Ces explications théoriques sont très éclairantes mais elles font fi des personnes qui ont travaillé dans cet endroit, qui s’y sont investis et qui voient cette fermeture comme un déchirement, un échec. Elles ont un rapport affectif et non uniquement rationnel avec leur outil de travail. L’économie ne tient pas assez compte de cette dimension humaine ; elle la réduit à une variable indiquée par ce terme froid – le coût social. C’est un constat indéniable. Nous pouvons opposer à ce raisonnement que la société a néanmoins besoin de cette dimension humaine pour être en bonne santé, et non simplement du calcul de taux de richesse (le fameux P.I.B. nourri par la croissance devenue mythique en France). Axel Honneth, philosophe allemand né en 1949, a critiqué cette vision purement comptable de l’économie. Il appartient à ce qu’on appelle l’école de Francfort, célèbre dans le domaine de la philosophie pour sa critique de la société dès l’après-guerre. Cette école de philosophie a forgé les outils pour penser l’essor du capitalisme dans le monde, non pas en désirant le détruire nécessairement, mais en réfléchissant sur toutes les circonstances liées au fait de considérer le monde comme un immense marché et les humains comme de potentiels clients. Axel Honneth est le représentant le plus prestigieux de cette école aujourd’hui, grâce à sa théorie de la reconnaissance (expliquée dans un ouvrage du même nom en 1992). Selon lui le problème principal dans nos économies modernes n’est pas la rentabilité mais la justice sociale. Cette dernière ne peut se réaliser que si on dépasse la simple question des inégalités sociales pour toucher les questions de la dignité, du respect de tout un chacun. Le rapport moral que les individus entretiennent avec leur outil de travail joue un rôle essentiel dans la manière dont ces mêmes individus vivent les mutations inévitables dans leurs activités : ils ont besoin d’être reconnus par la société dans leur dignité de travailleurs. Cela veut dire que dans une société, l’identité individuelle passe par l’intériorisation des schémas de la représentation, car chaque individu se perçoit comme un membre particulier et à part entière de la société : il a intériorisé les valeurs de prestige social et il a besoin d’être reconnu dans son rôle joué pour le développement de cette société.

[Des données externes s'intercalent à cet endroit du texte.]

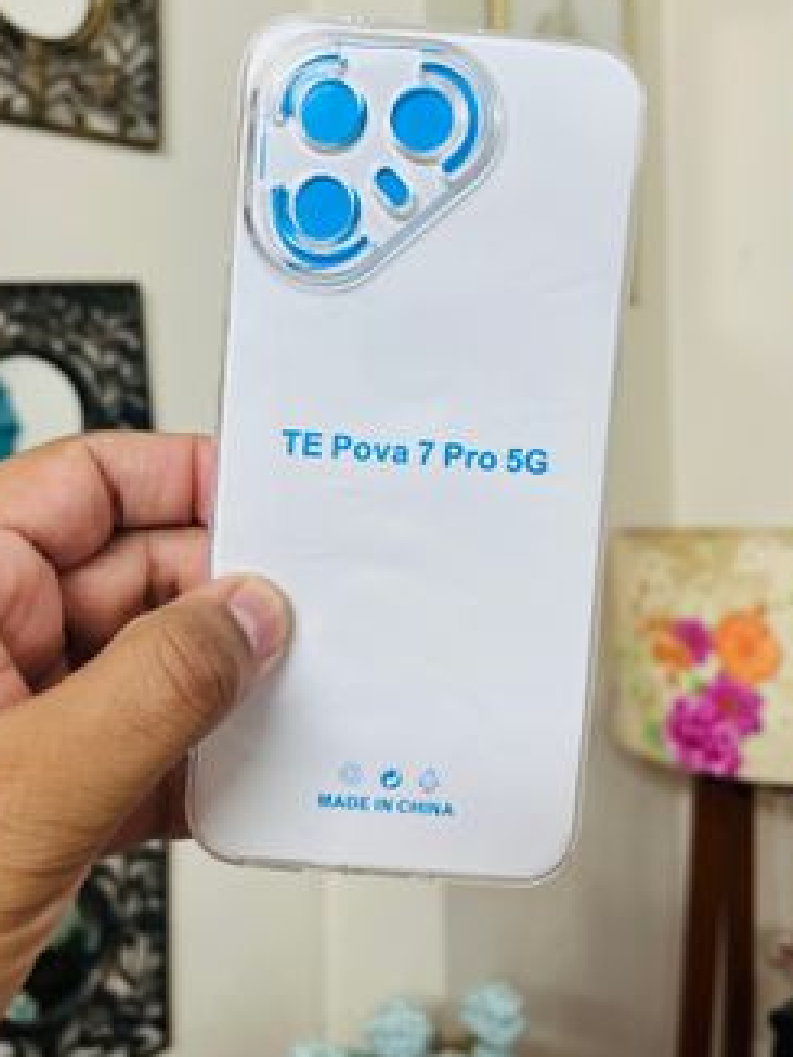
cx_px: 393
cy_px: 423
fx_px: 977
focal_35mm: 32
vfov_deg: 56.4
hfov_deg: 44.2
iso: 100
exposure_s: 1/100
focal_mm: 5.1
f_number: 1.6
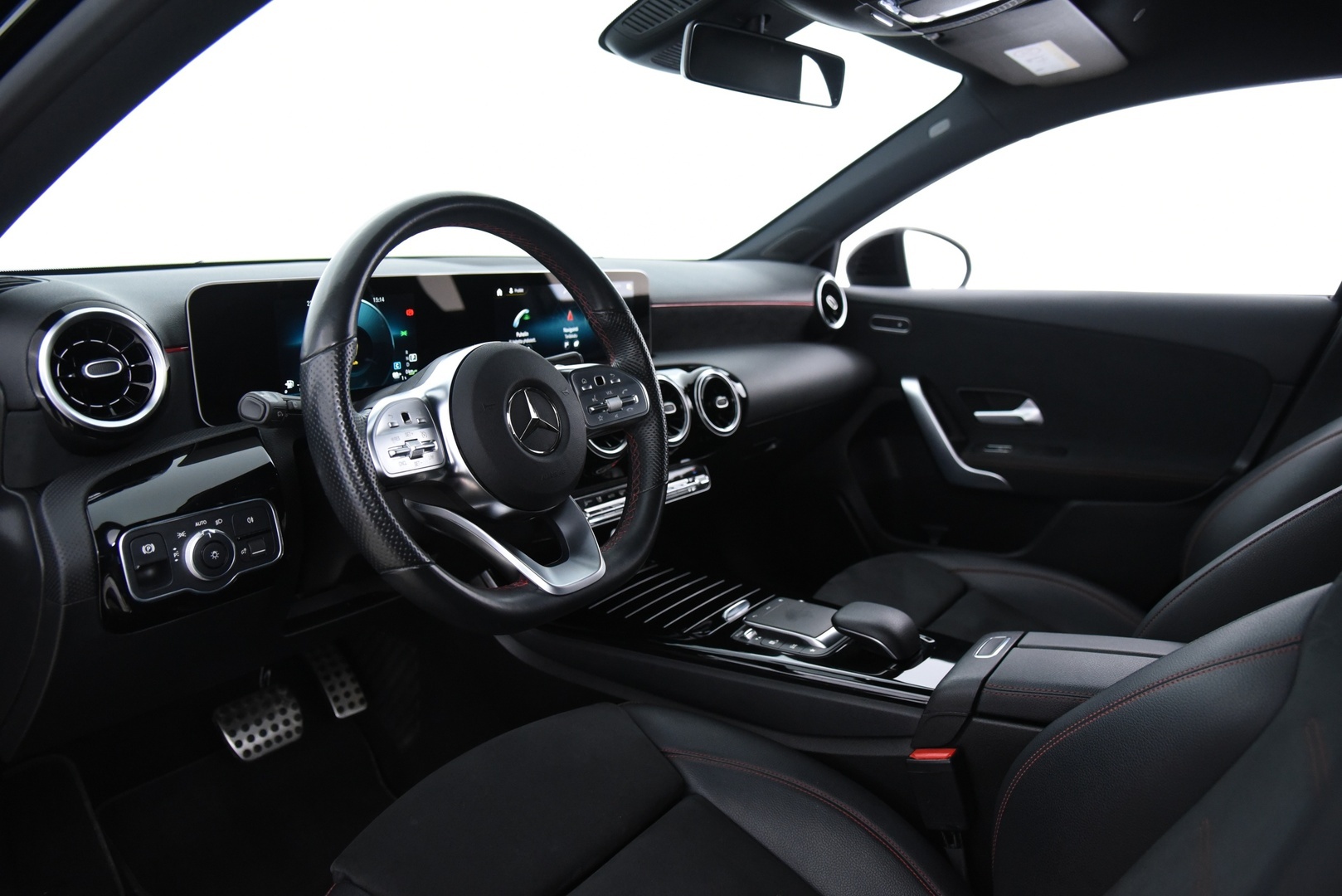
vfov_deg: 53.2
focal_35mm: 24
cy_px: 448
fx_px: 895
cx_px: 671
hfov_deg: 73.7
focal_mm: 24
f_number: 4
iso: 4000
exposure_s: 1/25
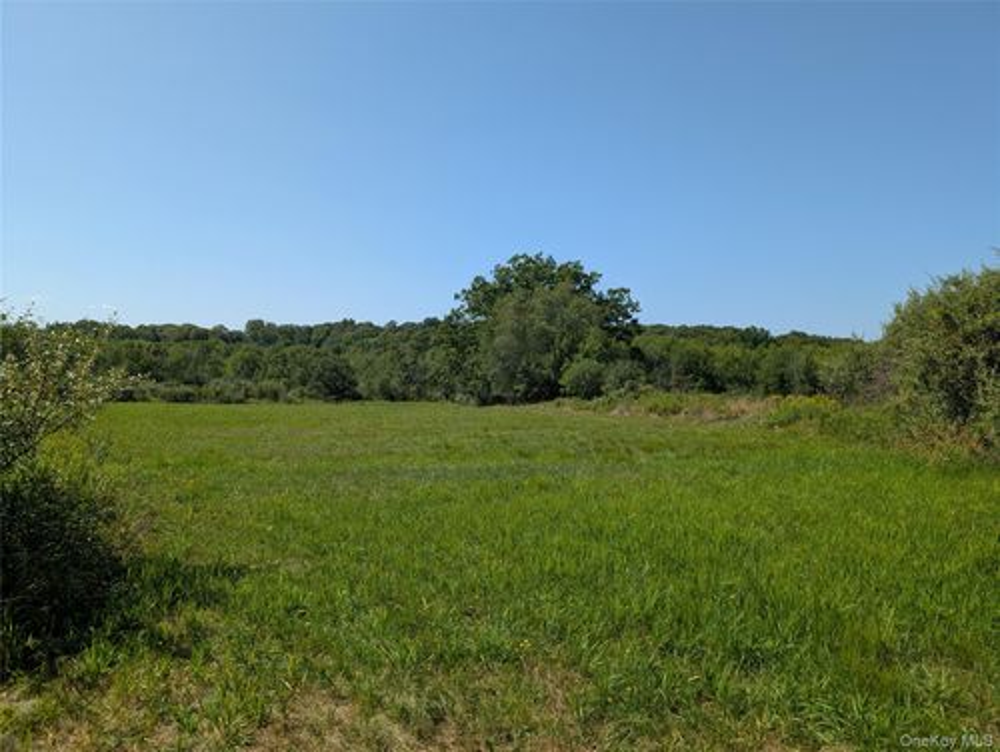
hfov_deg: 71.5
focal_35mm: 24
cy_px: 376
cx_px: 500
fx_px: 694
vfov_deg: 56.9
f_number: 1.68
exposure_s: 1/867
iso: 21
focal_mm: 6.9
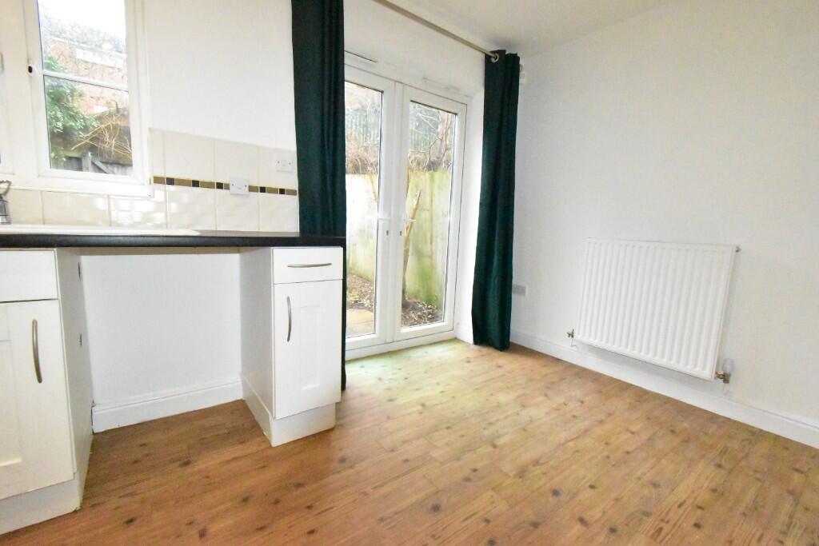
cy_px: 273
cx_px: 410
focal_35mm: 15
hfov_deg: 100.4
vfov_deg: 77.3
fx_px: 341
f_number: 11
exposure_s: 1/200
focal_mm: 10
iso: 25600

Dit autrement nous ne travaillons pas uniquement pour créer des richesses et gagner notre vie, nous travaillons également pour accéder à une dignité qui passe par la reconnaissance de notre activité. Cette reconnaissance est portée par nos employeurs, mais aussi par nos voisins et nos concitoyens. Si nous devions définir ce qu’est la justice sociale, nous ne devons pas parler uniquement des différences de salaire. Personne ne souhaite que chacun ait le même salaire à la fin du mois. Il suffit que la rémunération permette l’épanouissement personnel en offrant à chacun une dignité sociale et c’est à ce niveau que nous devrions rechercher la véritable équité. A l’inverse l’humiliation sociale est la pire des punitions que l’on peut infliger à un individu, une réelle injustice. Cette humiliation sera de ne pas considérer les efforts que chacun fait pour avoir sa place dans la société, par exemple en le considérant comme un simple rouage qui peut disparaître sans que cela nous touche. Axel Honneth explique, sans niaiserie aucune, que « La justice sociale passe par les trois principes fondamentaux que sont l’amour, l’égalité juridique et la contribution reconnue au développement de la société. » Que représenta donc le jour funeste de la fermeture pour les employés du supermarché du Bosc ? La fermeture et la faillite de leur magasin ? La perspective du chômage ? Ou l’indifférence de ces individus qui, comme des requins, sont venus vider les rayons samedi matin ? Sans doute les trois. Mais le manque de pudeur de ces clients qui se sont presque battus pour des “soldes” inattendus fut l’acte final de leur mort commerciale et sociale. Je pense que si, au lieu de courir, quelques clients s’étaient arrêtés pour leur dire un mot de compassion, le goût d’amertume aurait un peu disparu dans leurs bouches.